Provided passage:
-- start --

Subject: Preparing for observations

From: Russet McMillan

Submitted: Sat, 12 Aug 2000 22:02:20 -0600 (MDT)

Message number: 451 (previous: 450, next: 452 up: Index)


I'd like to remind observers who are scheduled for time adjacent to
twilight that the twilight is usable for most instruments, especially
spectroscopy of bright objects, narrow-band imaging with SPIcam, or
normal observing with GRIM.  Evening twilight in particular can be
used to focus any instrument, even if science observing can't start
until full dark.  The telescope may be slewed within a few minutes
after sunset, and most instruments can be focused 15 minutes to half
an hour after sunset.

No-shows are a risk with our mode of remote observing; although they
don't occur often, we get one or two per quarter, and we have even
more false alarms.  If we don't receive any advance email from
observers or they don't log in before their scheduled start time,
we're often unsure whether to expect a no-show.  This can result in
wasted time searching for contact information or alternative observing

Taking the following steps will help us ensure that observing is as
efficient as possible.

1.  Include phone numbers in the "contact information" portion of your
proposal.  This is the first place we look.  Home phone numbers are
particularly useful, since we might be trying to make contact at night
or on a weekend.

2.  Send email to in advance of the first night
of your run.  Even if you have a simple observing setup, a short note
24 hours in advance will let us know that you know you'll be
observing.  If you have any special requests such as non-standard
slits or filters or any change from the instrumentation listed in your
proposal, we appreciate a warning several days in advance as well as a
short reminder on the day before observing.

-- end --

Please translate this sentence from the message on preparing for observations into Spanish: "Home phone numbers are particularly useful, since we might be trying to make contact at night or on a weekend." The data that comes next has no part in the work.

Given entries:
-- start --

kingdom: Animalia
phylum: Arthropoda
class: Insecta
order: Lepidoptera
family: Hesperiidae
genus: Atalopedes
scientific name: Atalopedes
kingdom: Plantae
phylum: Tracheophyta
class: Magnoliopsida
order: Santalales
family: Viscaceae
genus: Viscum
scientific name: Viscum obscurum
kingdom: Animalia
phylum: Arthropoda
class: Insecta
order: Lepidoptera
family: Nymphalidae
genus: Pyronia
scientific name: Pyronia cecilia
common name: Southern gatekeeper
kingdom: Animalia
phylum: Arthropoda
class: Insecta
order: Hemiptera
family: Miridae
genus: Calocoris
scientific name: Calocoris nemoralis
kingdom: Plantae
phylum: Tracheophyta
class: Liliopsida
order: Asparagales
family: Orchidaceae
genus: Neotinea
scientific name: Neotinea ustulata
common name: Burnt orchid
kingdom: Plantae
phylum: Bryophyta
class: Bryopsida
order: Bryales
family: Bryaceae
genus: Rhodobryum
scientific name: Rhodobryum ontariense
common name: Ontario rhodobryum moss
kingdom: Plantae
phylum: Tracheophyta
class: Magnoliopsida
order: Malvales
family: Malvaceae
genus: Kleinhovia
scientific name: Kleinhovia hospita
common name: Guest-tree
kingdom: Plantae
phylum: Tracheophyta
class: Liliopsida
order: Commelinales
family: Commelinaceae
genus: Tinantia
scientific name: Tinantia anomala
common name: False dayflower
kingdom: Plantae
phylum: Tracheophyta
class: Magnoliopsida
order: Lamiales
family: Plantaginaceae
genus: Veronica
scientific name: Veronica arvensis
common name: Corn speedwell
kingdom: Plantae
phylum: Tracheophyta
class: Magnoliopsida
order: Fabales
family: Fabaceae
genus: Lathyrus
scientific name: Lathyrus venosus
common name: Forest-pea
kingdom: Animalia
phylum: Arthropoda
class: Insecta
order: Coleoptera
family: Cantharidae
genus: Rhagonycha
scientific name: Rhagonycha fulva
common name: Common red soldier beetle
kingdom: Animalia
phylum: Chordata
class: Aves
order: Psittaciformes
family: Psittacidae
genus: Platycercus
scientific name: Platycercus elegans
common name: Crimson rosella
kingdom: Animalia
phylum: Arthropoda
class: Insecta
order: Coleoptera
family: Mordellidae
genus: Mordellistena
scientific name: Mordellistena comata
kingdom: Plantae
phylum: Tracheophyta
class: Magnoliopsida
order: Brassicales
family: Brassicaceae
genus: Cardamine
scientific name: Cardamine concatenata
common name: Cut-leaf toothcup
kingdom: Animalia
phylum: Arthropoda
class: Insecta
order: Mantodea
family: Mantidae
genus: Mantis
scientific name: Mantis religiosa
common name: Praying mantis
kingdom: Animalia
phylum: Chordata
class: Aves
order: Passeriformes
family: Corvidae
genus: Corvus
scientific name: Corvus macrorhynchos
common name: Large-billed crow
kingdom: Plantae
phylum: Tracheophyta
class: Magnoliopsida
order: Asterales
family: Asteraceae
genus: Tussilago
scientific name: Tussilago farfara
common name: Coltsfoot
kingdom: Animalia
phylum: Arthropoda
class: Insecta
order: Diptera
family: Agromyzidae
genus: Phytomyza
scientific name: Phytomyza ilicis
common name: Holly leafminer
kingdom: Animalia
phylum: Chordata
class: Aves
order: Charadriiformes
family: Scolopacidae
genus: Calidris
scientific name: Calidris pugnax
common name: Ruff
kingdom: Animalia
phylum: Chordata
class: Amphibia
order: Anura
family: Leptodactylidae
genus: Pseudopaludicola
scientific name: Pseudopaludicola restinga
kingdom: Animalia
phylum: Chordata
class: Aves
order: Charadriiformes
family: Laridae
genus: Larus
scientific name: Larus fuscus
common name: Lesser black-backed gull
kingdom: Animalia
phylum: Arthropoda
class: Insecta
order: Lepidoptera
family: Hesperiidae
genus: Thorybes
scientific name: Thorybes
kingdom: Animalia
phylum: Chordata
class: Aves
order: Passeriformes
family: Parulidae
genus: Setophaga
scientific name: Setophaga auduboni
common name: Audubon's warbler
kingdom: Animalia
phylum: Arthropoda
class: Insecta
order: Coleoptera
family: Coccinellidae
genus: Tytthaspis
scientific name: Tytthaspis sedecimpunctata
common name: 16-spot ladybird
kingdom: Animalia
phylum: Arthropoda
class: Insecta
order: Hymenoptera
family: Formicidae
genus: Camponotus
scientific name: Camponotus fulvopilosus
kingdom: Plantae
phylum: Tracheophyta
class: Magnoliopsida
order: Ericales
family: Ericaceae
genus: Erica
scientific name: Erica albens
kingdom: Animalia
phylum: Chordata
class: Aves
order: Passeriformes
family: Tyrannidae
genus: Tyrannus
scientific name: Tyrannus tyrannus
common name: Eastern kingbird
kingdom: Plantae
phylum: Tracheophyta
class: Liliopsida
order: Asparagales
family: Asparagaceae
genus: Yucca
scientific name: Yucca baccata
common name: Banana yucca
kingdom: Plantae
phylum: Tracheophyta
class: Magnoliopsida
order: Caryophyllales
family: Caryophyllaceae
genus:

-- end --

Full solution: Los números de teléfono de casa son especialmente útiles, ya que podríamos estar intentando comunicarnos de noche o durante un fin de semana.